Banking compliance and risk has become one of the most significant concerns for financial institution executives. Compliance functions evolved from unknown, well-hidden departments deep inside banks to become a complex and high-impact professional discipline. After the 2008 financial crisis, banks have faced an increase in the level of scrutiny from the government with innumerable statutory and regulatory compliance requirements. The focus of the discipline has also shifted from primarily being about legal interpretations to many other areas such as risk assessments, project management, training, monitoring and data extractions as well as driving cultural change and communication. All banks differ in the way they operate, but one thing they have in common is compliance.
This transformation towards a greater emphasis on compliance has also made it more important than ever before to focus on the why of compliance. Why is compliance so important and why should institutions be continuing to invest in this function?
“Regulators aren’t just more aggressively pursuing institutions who break the law. Lawmakers are imposing higher penalties on lawbreakers. Compliance has become a pivotal issue for banks because failing due diligence on customers and transactions leaves a company open to scrutiny and litigation.” – Adrian Morrissey, Manager of the Compliance Division, Robert Walters, New York.
Banks want to have a strong compliance culture in order to protect their customers & employees, ensure satisfied shareholders and have the trust of society at large – including the respective regulators. If banks face regulatory action for non-compliance, the consequences could be catastrophic – ranging from fines, temporary suspension to permanent closure of business.
Everything with compliance is about winning the customers’ trust.

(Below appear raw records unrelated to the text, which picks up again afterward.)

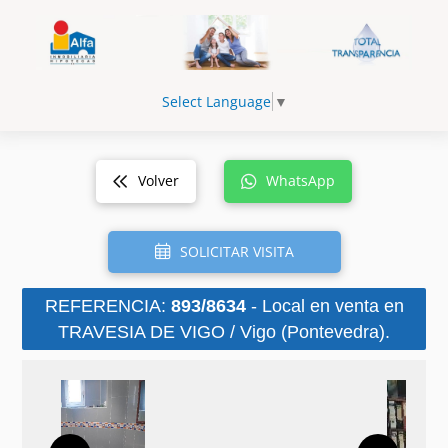
Select Language
▼
Volver
WhatsApp
SOLICITAR VISITA
REFERENCIA:
893/8634
- Local en venta en
TRAVESIA DE VIGO / Vigo (Pontevedra).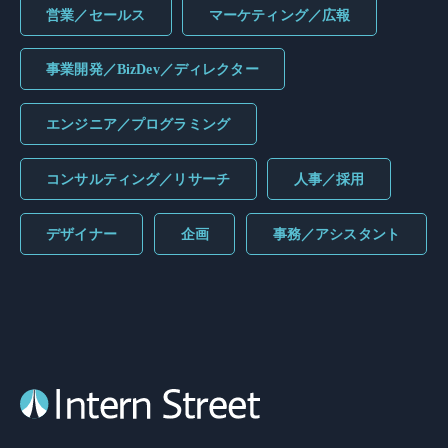
営業／セールス
マーケティング／広報
事業開発／BizDev／ディレクター
エンジニア／プログラミング
コンサルティング／リサーチ
人事／採用
デザイナー
企画
事務／アシスタント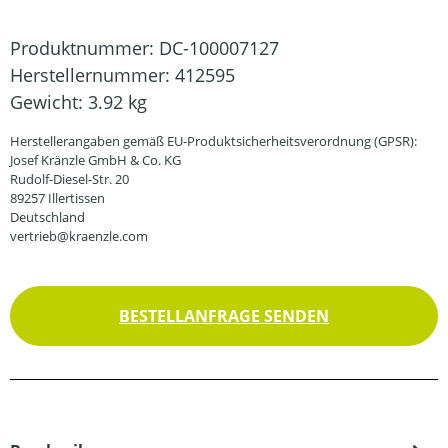
Produktnummer:
DC-100007127
Herstellernummer:
412595
Gewicht:
3.92 kg
Herstellerangaben gemäß EU-Produktsicherheitsverordnung (GPSR):
Josef Kränzle GmbH & Co. KG
Rudolf-Diesel-Str. 20
89257 Illertissen
Deutschland
vertrieb@kraenzle.com
BESTELLANFRAGE SENDEN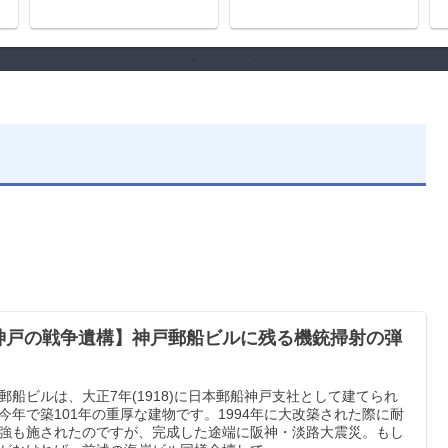
神戸の戦争遺構】神戸郵船ビルに残る機銃掃射の弾
郵船ビルは、大正7年(1918)に日本郵船神戸支社として建てられ
今年で築101年の重厚な建物です。1994年に大改築された際に耐
強も施されたのですが、完成した途端に阪神・淡路大震災。もし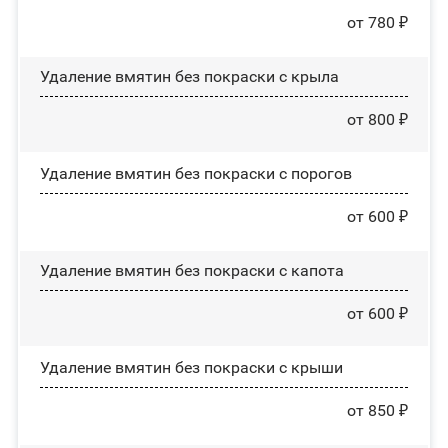
от 780 ₽
Удаление вмятин без покраски с крыла
от 800 ₽
Удаление вмятин без покраски с порогов
от 600 ₽
Удаление вмятин без покраски с капота
от 600 ₽
Удаление вмятин без покраски с крыши
от 850 ₽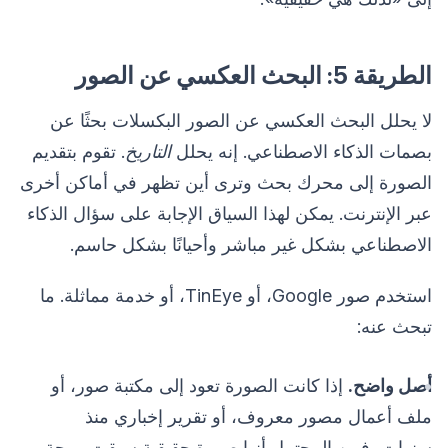
الطريقة 5: البحث العكسي عن الصور
لا يحلل البحث العكسي عن الصور البكسلات بحثًا عن
بصمات الذكاء الاصطناعي. إنه يحلل
التاريخ
. تقوم بتقديم
الصورة إلى محرك بحث وترى أين تظهر في أماكن أخرى
عبر الإنترنت. يمكن لهذا السياق الإجابة على سؤال الذكاء
الاصطناعي بشكل غير مباشر وأحيانًا بشكل حاسم.
استخدم صور Google، أو TinEye، أو خدمة مماثلة. ما
تبحث عنه:
أصل واضح.
إذا كانت الصورة تعود إلى مكتبة صور، أو
ملف أعمال مصور معروف، أو تقرير إخباري منذ
سنوات، فمن المحتمل أنها صورة حقيقية سبقت موجة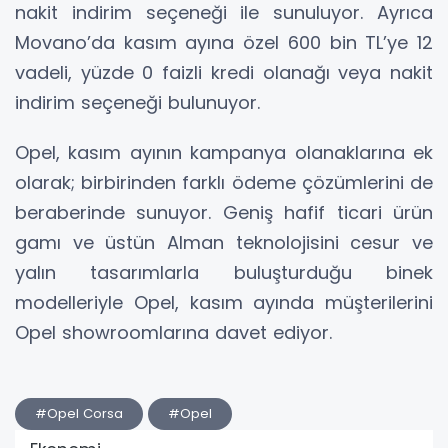
nakit indirim seçeneği ile sunuluyor. Ayrıca
Movano’da kasım ayına özel 600 bin TL’ye 12
vadeli, yüzde 0 faizli kredi olanağı veya nakit
indirim seçeneği bulunuyor.
Opel, kasım ayının kampanya olanaklarına ek
olarak; birbirinden farklı ödeme çözümlerini de
beraberinde sunuyor. Geniş hafif ticari ürün
gamı ve üstün Alman teknolojisini cesur ve
yalın tasarımlarla buluşturduğu binek
modelleriyle Opel, kasım ayında müşterilerini
Opel showroomlarına davet ediyor.
#Opel Corsa
#Opel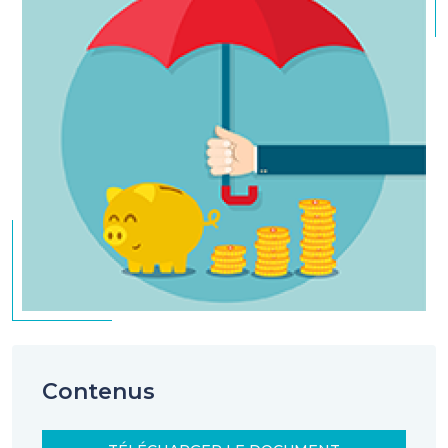
Contenus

Non-compliance with regulations will have a significant impact on the brand reputation of the bank. For financial institutions, customers are more sensitive to brand reputation and non-compliance would lead to a significant decrease in customers.
Regulatory compliance, which is making sure that any business or action conducted by a bank is within legal parameters and all “reasonable” actions have been taken in order to prevent / manage incidents.
Internal Compliance, concentrate on internal policies, practices and standards and thereby ensuring that a bank operates according to its’ own created culture.
How it is evolving?
Accenture conducts an annual Compliance Risk Study to gain insight into the different strategies that firms are pursuing to create compliance functions that meet the demands of a rapidly changing financial services industry. The recent study throws some interesting observations on Compliance Risk viz. decrease in headcount– a drop in the number of people under this function observed. While headcount is decreasing, the spending is increasing for meeting compliance requirements of the present and future as well. While spending is heading north, a skills gap between skills currently available and those required is notably observed. This gap is preventing compliance from understanding the ecosystem of risks it faces. This could be partly because of few shocks to the industry like open banking, crypto-currency and quantum computing that create uncertainty and test the resilience of compliance. This skills gap and other challenges with data, perhaps hindering a proactive approach to important risks on the horizon like proliferation of virtual currencies & struggling regulations surrounding them, issues on innovative technologies like a responsible approach to use of artificial intelligence, emerging concerns on corporate governance etc.
Approach to compliance
“Compliance starts at the top. It will be most effective in a corporate culture that emphasizes standards of honesty and integrity and in which the board of directors and senior management lead by example. It concerns everyone within the bank and should be viewed as an integral part of the bank’s business activities. A bank should hold itself to high standards when carrying on business, and at all times strive to observe the spirit as well as the letter of the law. Failure to consider the impact of its actions on its shareholders, customers, employees and the markets may result in significant adverse publicity and reputational damage, even if no law has been broken” – Basel Committee on Banking Supervision in its approach paper on Compliance and the compliance function in banks
Basel Committee has come out with certain guidelines, placing specific emphasis on board of directors and senior management, recommends a complete independence of compliance function to make it more effective.
In a regulatory climate of uncertainty, it can be very tricky for banks to be future proof against evolving requirements. Regulation is rarely black and white, and one size fits all approach will definitely not meet the requirement of banks. Compliance function of one bank may not be considered appropriate for another bank. However, the evolving compliance role with organizations poses a challenging and important question- Is this sustainable and does it create a long-term strategic win?